Dans le cas de l'humusation ou de la terramation, l'action des bactéries et des enzymes va augmenter la température du corps et détruire chimiquement et thermiquement les polluants en grande partie. Donc sans action énergivore, le terreau sera ainsi beaucoup plus sain que le sol des cimetières.
Cimetière ou forêt du souvenir
À part l'écologie, il y a aussi le problème de place que posent les cimetières, toujours plus saturés. Certaines procédures de terramation permettent de planter un arbre sur la tombe d'une personne mise en pleine terre, ce qui ne résout pas ce problème.
D'autres envisagent de répandre le compost ainsi créé dans des zones forestières, sans nom ni tombe, ce qui correspond à cette vision, la moins polluante et plus économe en place également.
En France, des solutions existent déjà, pour enterrer les urnes après la crémation dans des forêts sanctuaires. C'est le cas à Muttersholz et maintenant à Schiltigheim, dans une partie du cimetière.
La loi
Pour l'instant, seules la crémation et l'inhumation dans un cercueil en bois sont autorisées en France. Et les urnes qui contiennent les cendres doivent être en pierre ou en métal si elles sont à leur tour enterrées dans le sol.
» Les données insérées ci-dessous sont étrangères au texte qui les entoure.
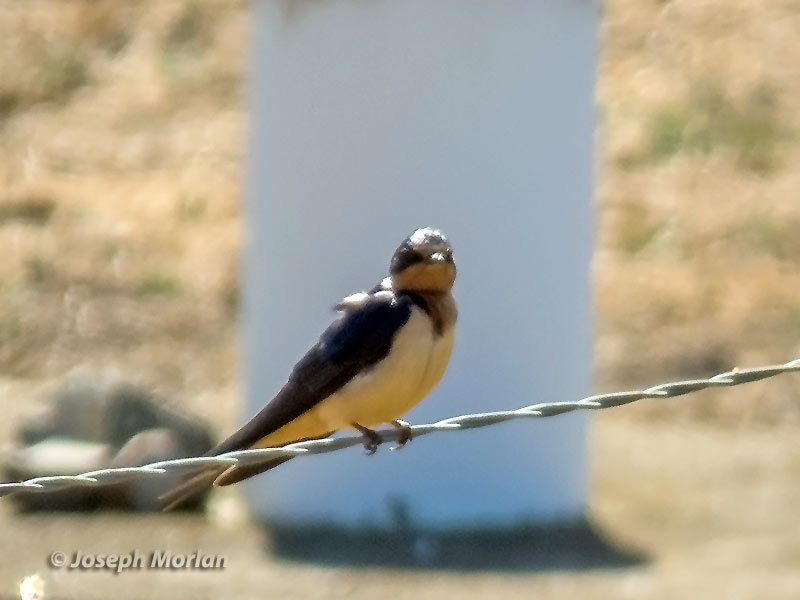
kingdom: Animalia
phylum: Chordata
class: Aves
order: Passeriformes
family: Hirundinidae
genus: Hirundo
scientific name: Hirundo rustica
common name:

Séverine est très étonnée d'apprendre que la législation est si stricte : "finalement, pour l'instant, rien n'est possible. Mais c'était intéressant de voir toutes les pistes de réflexion, ça ouvre l'esprit, on peut réfléchir à ce qu'on aimerait, en attendant que la loi change."
Elodie Jacquier-Laforge vice-présidente MoDem de l’Assemblée nationale, a déposé un projet de loi d'expérimentation visant à développer l'humusation, le 31 janvier 2023. La terramation va donc logiquement être discutée à l'Assemblée prochainement.